The vinification process involves a mild maceration on the skins (about 40 days), which gives the wine structure and accentuates the fruity aromas. On the palate it is fresh and mineral, with medium persistence in the end.
RIVA DEL CILIEGIO
Description: Pinot Noir from Emilia IGT Aging: steel / 12 months in oak (tonneaux) Alcohol content: 12,5° – 13,5°
Riva del Ciliegio is a pure Pinot Noir. The composition of the soil, mainly clayey and calcareous, allows for the production of a dry, sharp and mineral wine, which expresses the most spicy and balsamic part of this vine.

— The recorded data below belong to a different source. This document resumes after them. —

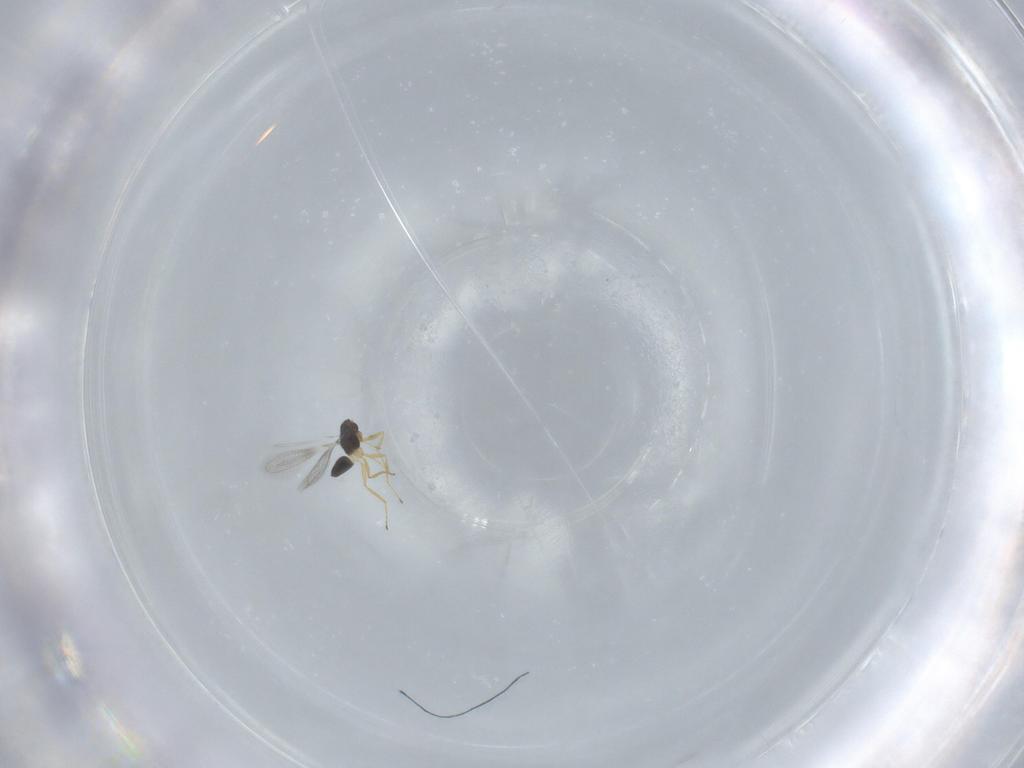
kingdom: Animalia
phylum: Arthropoda
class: Insecta
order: Hymenoptera
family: Mymaridae
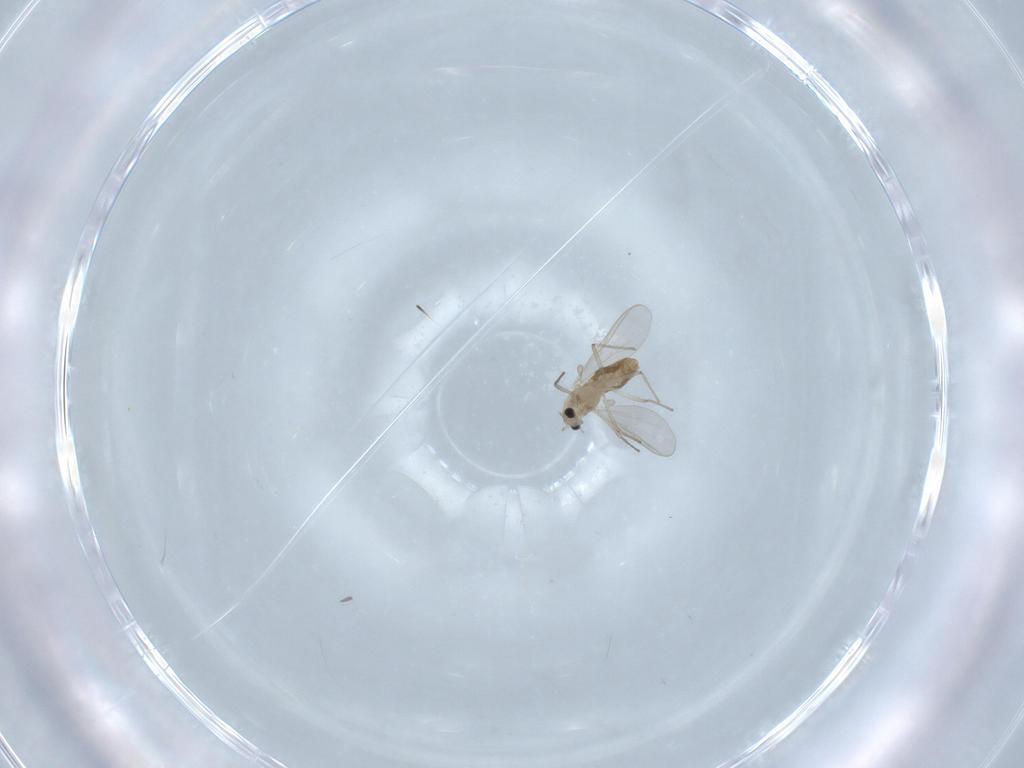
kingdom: Animalia
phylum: Arthropoda
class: Insecta
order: Diptera
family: Chironomidae
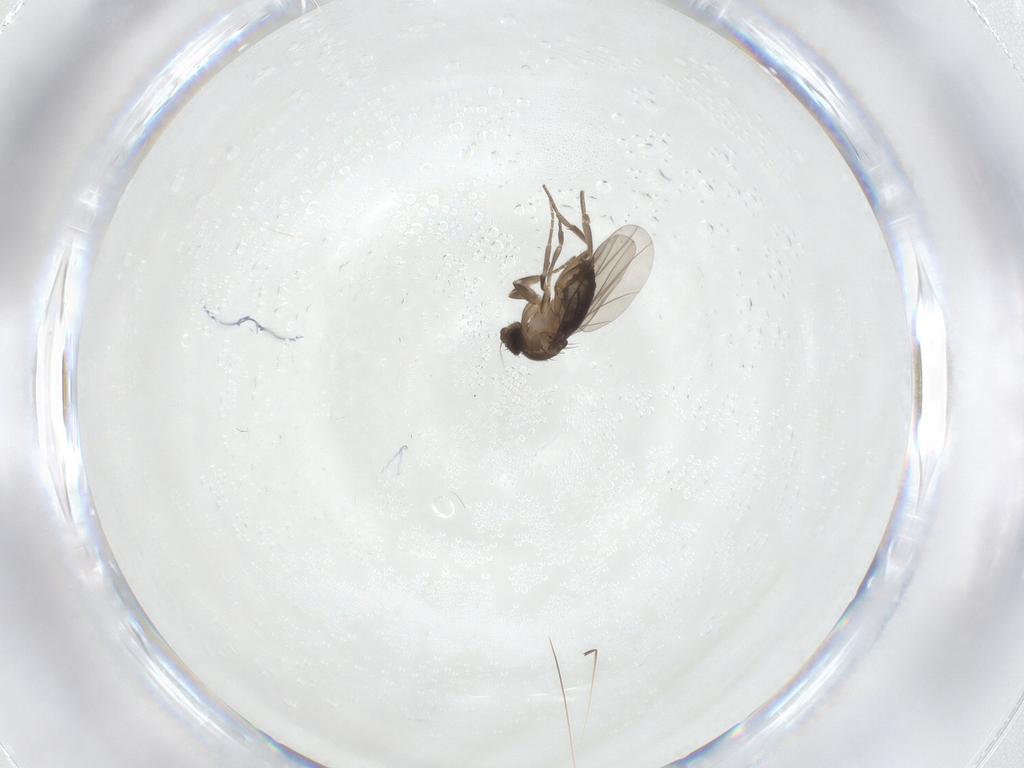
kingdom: Animalia
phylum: Arthropoda
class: Insecta
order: Diptera
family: Phoridae
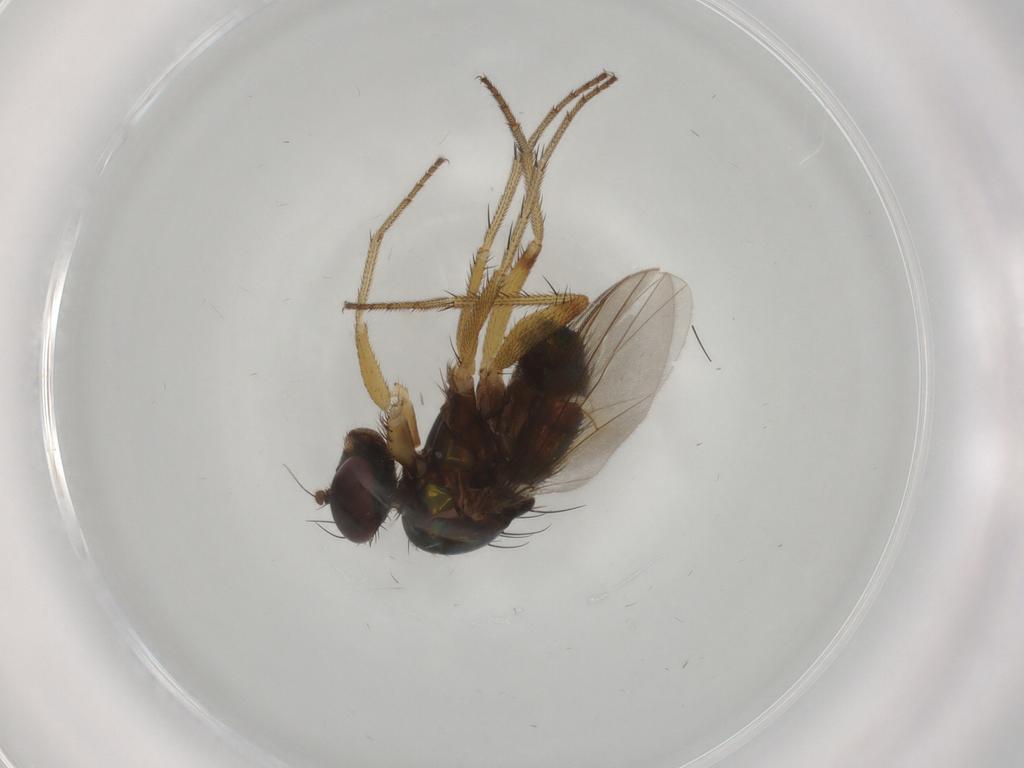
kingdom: Animalia
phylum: Arthropoda
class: Insecta
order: Diptera
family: Dolichopodidae
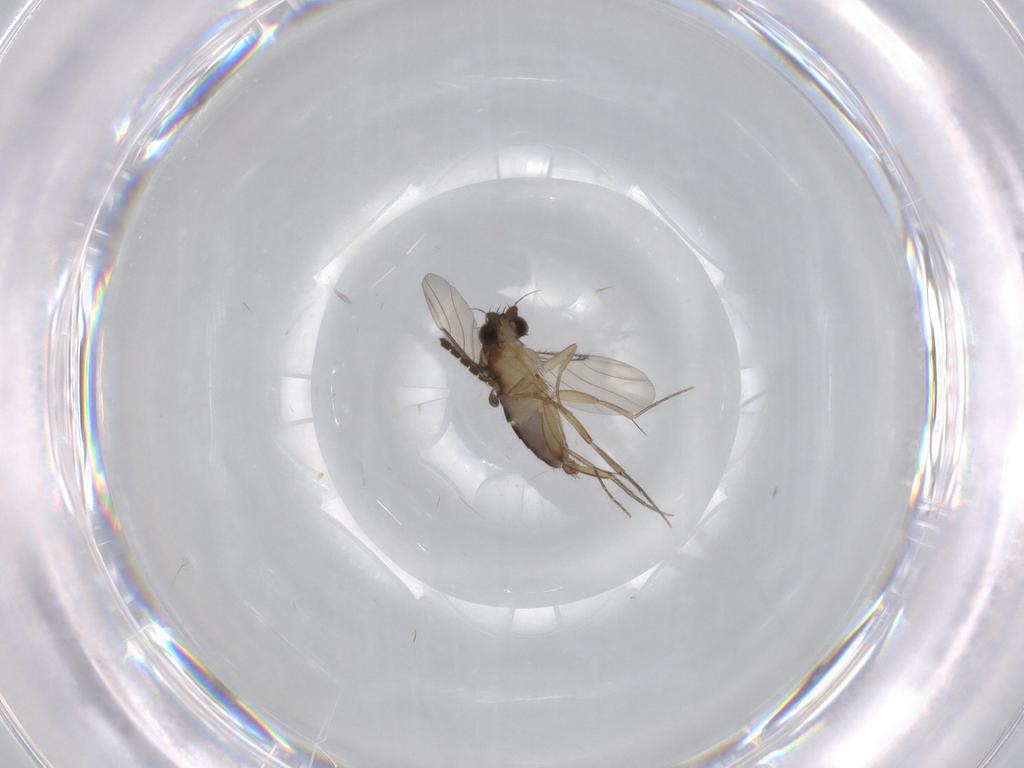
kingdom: Animalia
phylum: Arthropoda
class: Insecta
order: Diptera
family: Phoridae
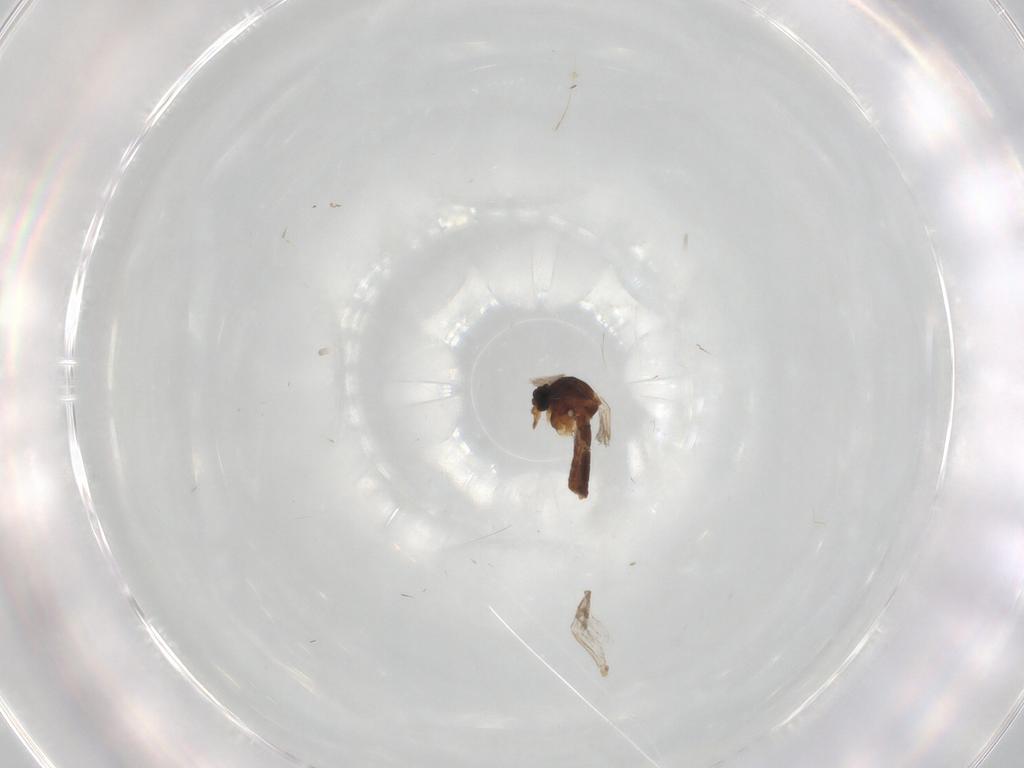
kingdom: Animalia
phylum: Arthropoda
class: Insecta
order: Diptera
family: Ceratopogonidae
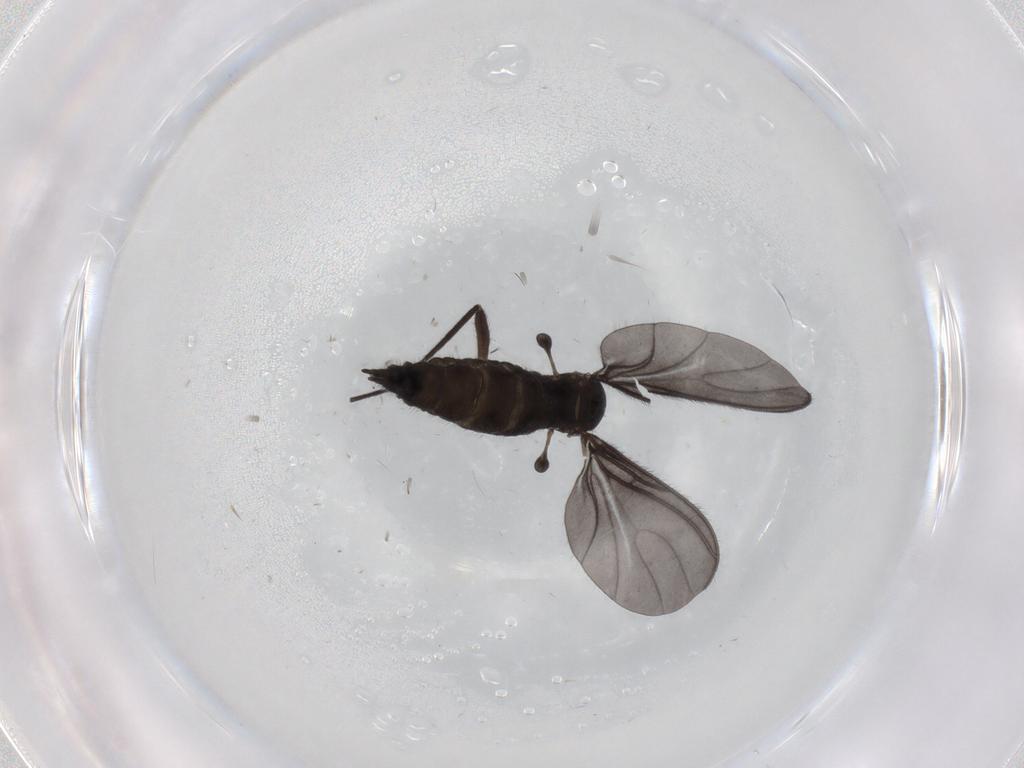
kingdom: Animalia
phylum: Arthropoda
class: Insecta
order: Diptera
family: Sciaridae
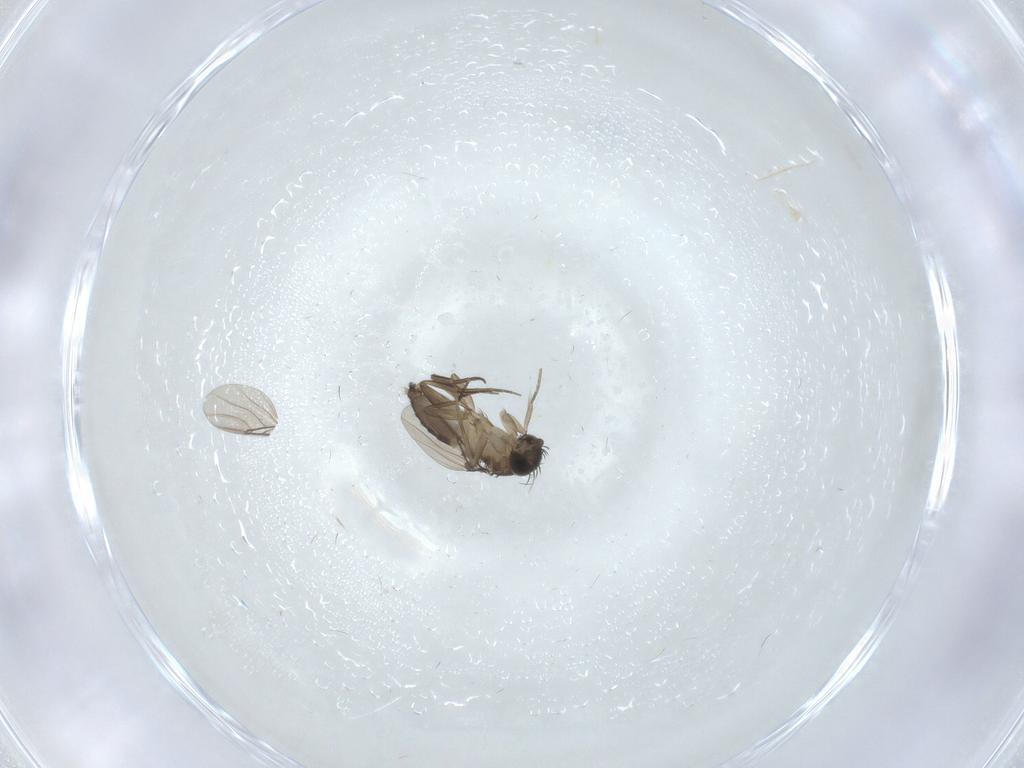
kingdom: Animalia
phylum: Arthropoda
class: Insecta
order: Diptera
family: Phoridae
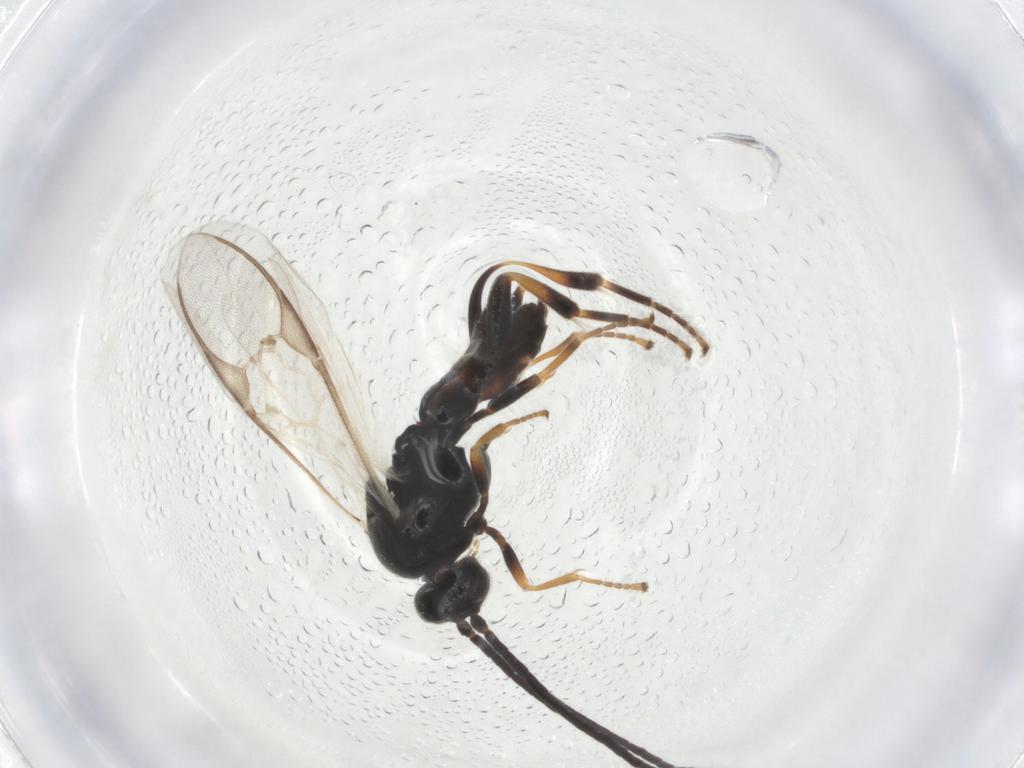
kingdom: Animalia
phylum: Arthropoda
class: Insecta
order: Hymenoptera
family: Braconidae
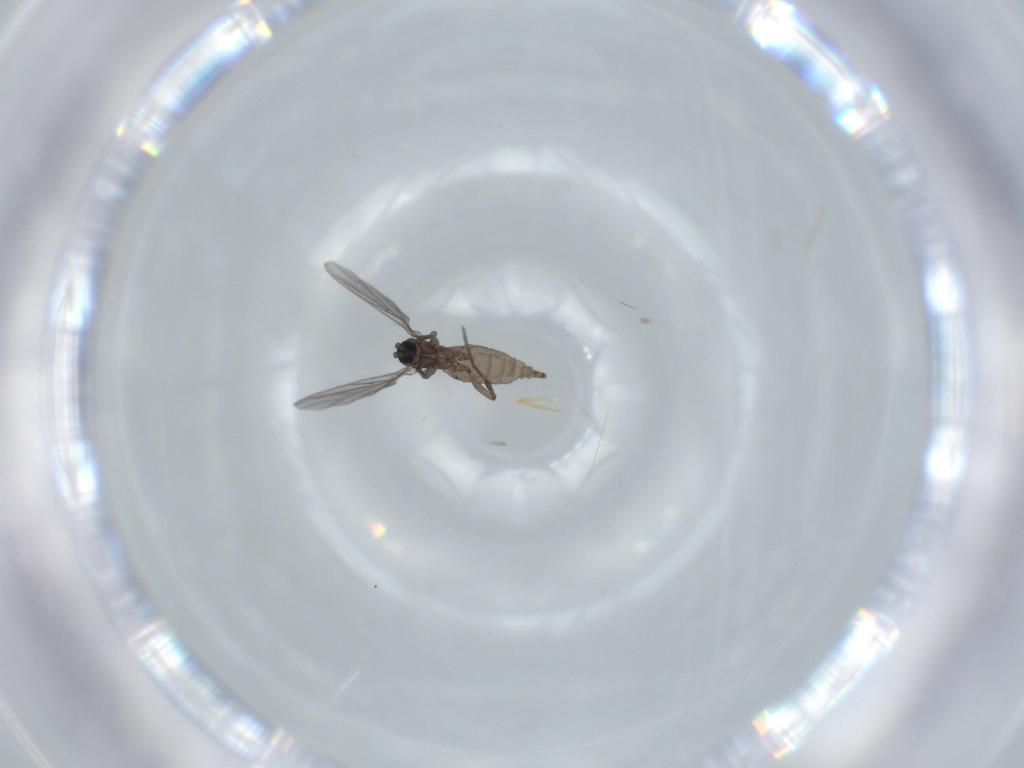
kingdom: Animalia
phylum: Arthropoda
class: Insecta
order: Diptera
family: Sciaridae
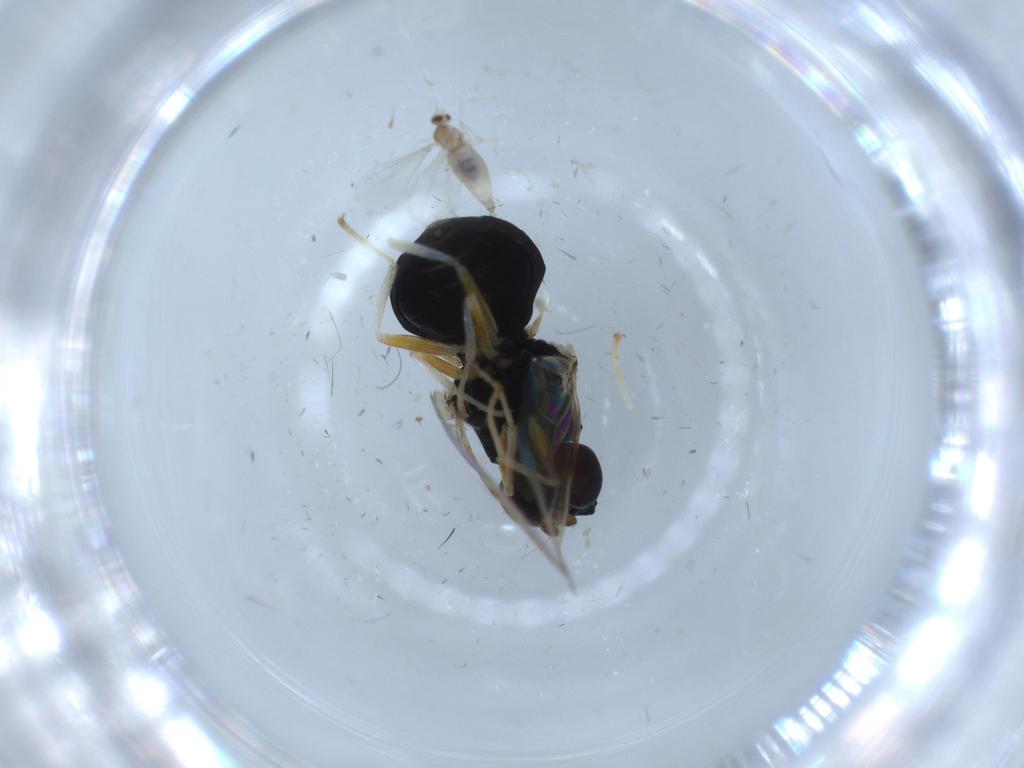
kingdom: Animalia
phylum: Arthropoda
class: Insecta
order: Diptera
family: Stratiomyidae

The maceration period can vary from 20 to 40 days depending on the vintage, and it gives structure to a wine that can evolve for more than 20 years in the bottle, giving a different and surprising result every year.
Berbèch is the typical sparkling Gutturnio from Piacenza, mainly composed of Barbera and Bonarda, in full respect of tradition.
Its winemaking process begins with a 20-30 day maceration period on the skins, followed by an early bottling, which leaves a sugary residue in the bottle. Thus refermentation takes place in late spring, when temperatures rise. The result is a slightly sparkling, fresh and fruity red wine.
CALCARÒT
Description: Red wine Aging: steel/concrete Alcohol content: 12° – 14°
Calcaròt is the typical red blend of Val Trebbia, our traditional wine, made up of Barbera and Bonarda grapes. Its fresh and rustic character is enhanced by the winemaking process. It is fermented in steel with maceration on the skins for 20-25 days, which enhances its freshness and rusticity.
A convivial, simple and honest wine, designed for the sincere and tasty cuisine of Piacenza.
Harusame is a rosé sparkling wine obtained from the direct pressing of Pinot Noir grapes.
Following the first fermentation, the must of the following year is added to the dry wine and this triggers a new fermentation in the bottle. The wine is left to age on the lees for at least one or two years, before being disgorged by hand. Fresh flavor and intense aroma of wild berries.